Entries shown.
=== Section Start ===

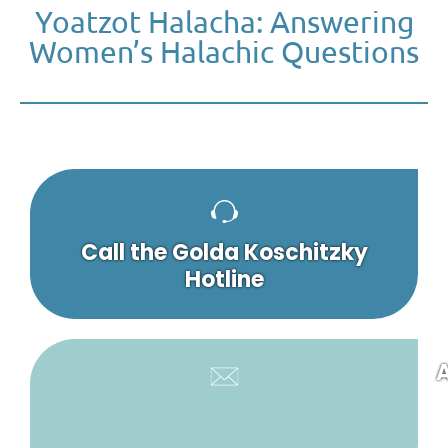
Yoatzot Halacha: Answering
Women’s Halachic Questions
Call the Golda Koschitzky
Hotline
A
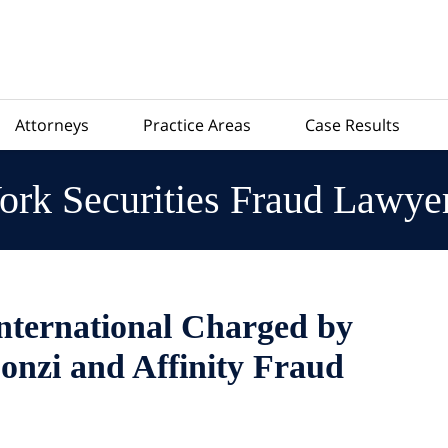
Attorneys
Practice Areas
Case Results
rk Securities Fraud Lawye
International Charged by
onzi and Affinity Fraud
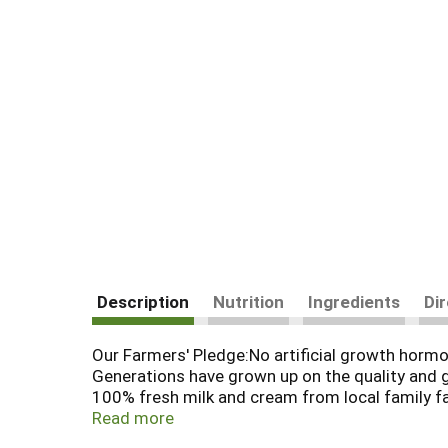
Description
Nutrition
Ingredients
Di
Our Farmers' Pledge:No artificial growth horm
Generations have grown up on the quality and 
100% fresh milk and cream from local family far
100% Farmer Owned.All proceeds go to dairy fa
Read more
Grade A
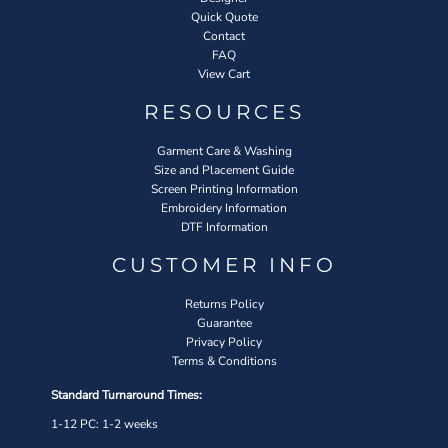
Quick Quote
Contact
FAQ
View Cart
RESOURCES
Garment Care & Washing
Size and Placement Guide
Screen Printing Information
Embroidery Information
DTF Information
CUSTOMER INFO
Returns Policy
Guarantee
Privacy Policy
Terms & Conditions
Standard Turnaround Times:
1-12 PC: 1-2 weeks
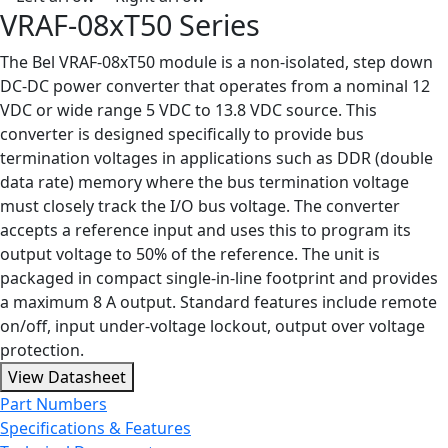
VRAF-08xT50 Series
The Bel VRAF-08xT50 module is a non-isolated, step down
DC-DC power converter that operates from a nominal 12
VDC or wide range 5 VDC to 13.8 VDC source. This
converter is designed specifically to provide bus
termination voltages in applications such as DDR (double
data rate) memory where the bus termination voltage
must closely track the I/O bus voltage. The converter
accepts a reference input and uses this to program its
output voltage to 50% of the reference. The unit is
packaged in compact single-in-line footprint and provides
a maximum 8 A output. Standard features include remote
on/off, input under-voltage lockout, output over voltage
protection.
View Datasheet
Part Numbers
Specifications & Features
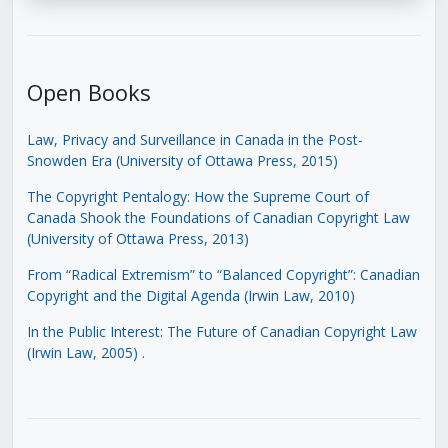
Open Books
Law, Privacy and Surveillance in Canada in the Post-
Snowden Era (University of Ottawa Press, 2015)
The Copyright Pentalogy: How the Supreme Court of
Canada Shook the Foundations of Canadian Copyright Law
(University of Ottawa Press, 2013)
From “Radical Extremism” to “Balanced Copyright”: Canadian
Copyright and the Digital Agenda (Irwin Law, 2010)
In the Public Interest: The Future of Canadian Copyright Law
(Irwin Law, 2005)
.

=== Section End ===
=== Section Start ===

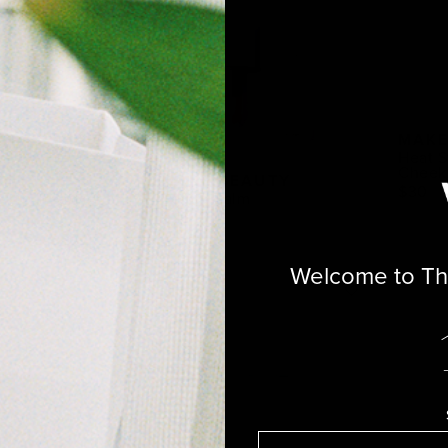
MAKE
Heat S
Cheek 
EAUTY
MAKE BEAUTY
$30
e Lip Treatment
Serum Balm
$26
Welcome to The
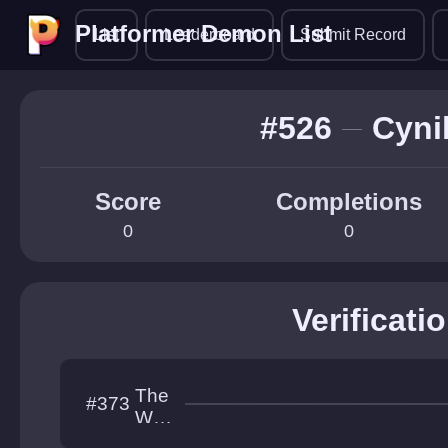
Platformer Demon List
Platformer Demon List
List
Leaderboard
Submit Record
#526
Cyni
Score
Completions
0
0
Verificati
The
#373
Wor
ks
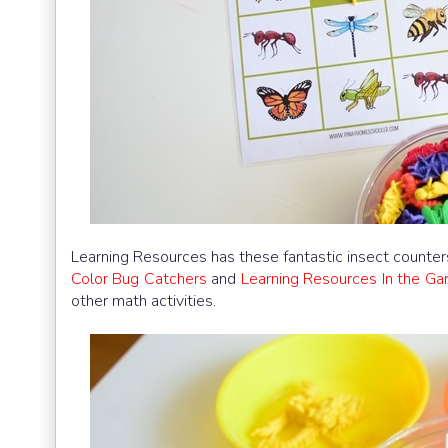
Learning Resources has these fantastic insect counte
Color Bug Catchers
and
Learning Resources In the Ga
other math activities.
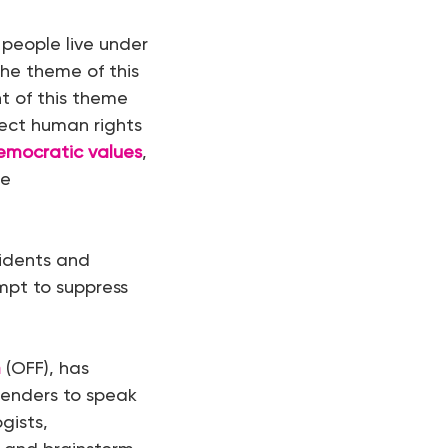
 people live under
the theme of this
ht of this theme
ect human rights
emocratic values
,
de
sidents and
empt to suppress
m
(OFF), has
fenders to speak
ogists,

=== Section End ===
=== Section Start ===

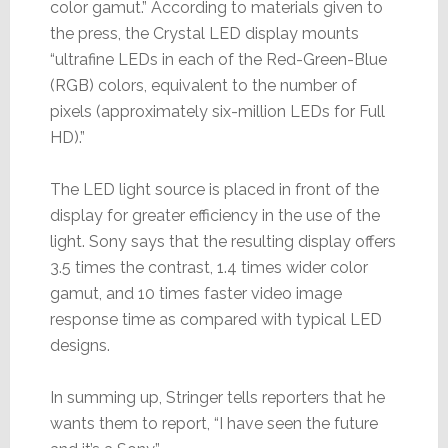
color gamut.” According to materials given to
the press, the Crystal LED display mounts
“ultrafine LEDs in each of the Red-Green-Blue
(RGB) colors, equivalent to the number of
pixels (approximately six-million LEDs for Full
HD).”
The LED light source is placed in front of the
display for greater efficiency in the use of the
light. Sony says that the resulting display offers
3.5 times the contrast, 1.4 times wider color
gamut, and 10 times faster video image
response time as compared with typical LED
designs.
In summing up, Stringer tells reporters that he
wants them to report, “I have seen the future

=== Section End ===

What is expected.
Everything from the line with "Yoatzot Halacha: Answering" down to the line with "data rate) memory" in the data above should be copied exactly, with both end lines kept and the pictures left out.

Task answer.
Yoatzot Halacha: Answering
Women’s Halachic Questions
Call the Golda Koschitzky
Hotline
A
Attorneys
Practice Areas
Case Results
rk Securities Fraud Lawye
International Charged by
onzi and Affinity Fraud
Description
Nutrition
Ingredients
Di
Our Farmers' Pledge:No artificial growth horm
Generations have grown up on the quality and 
100% fresh milk and cream from local family far
100% Farmer Owned.All proceeds go to dairy fa
Read more
Grade A
Quick Quote
Contact
FAQ
View Cart
RESOURCES
Garment Care & Washing
Size and Placement Guide
Screen Printing Information
Embroidery Information
DTF Information
CUSTOMER INFO
Returns Policy
Guarantee
Privacy Policy
Terms & Conditions
Standard Turnaround Times:
1-12 PC: 1-2 weeks
VRAF-08xT50 Series
The Bel VRAF-08xT50 module is a non-isolated, step down
DC-DC power converter that operates from a nominal 12
VDC or wide range 5 VDC to 13.8 VDC source. This
converter is designed specifically to provide bus
termination voltages in applications such as DDR (double
data rate) memory where the bus termination voltage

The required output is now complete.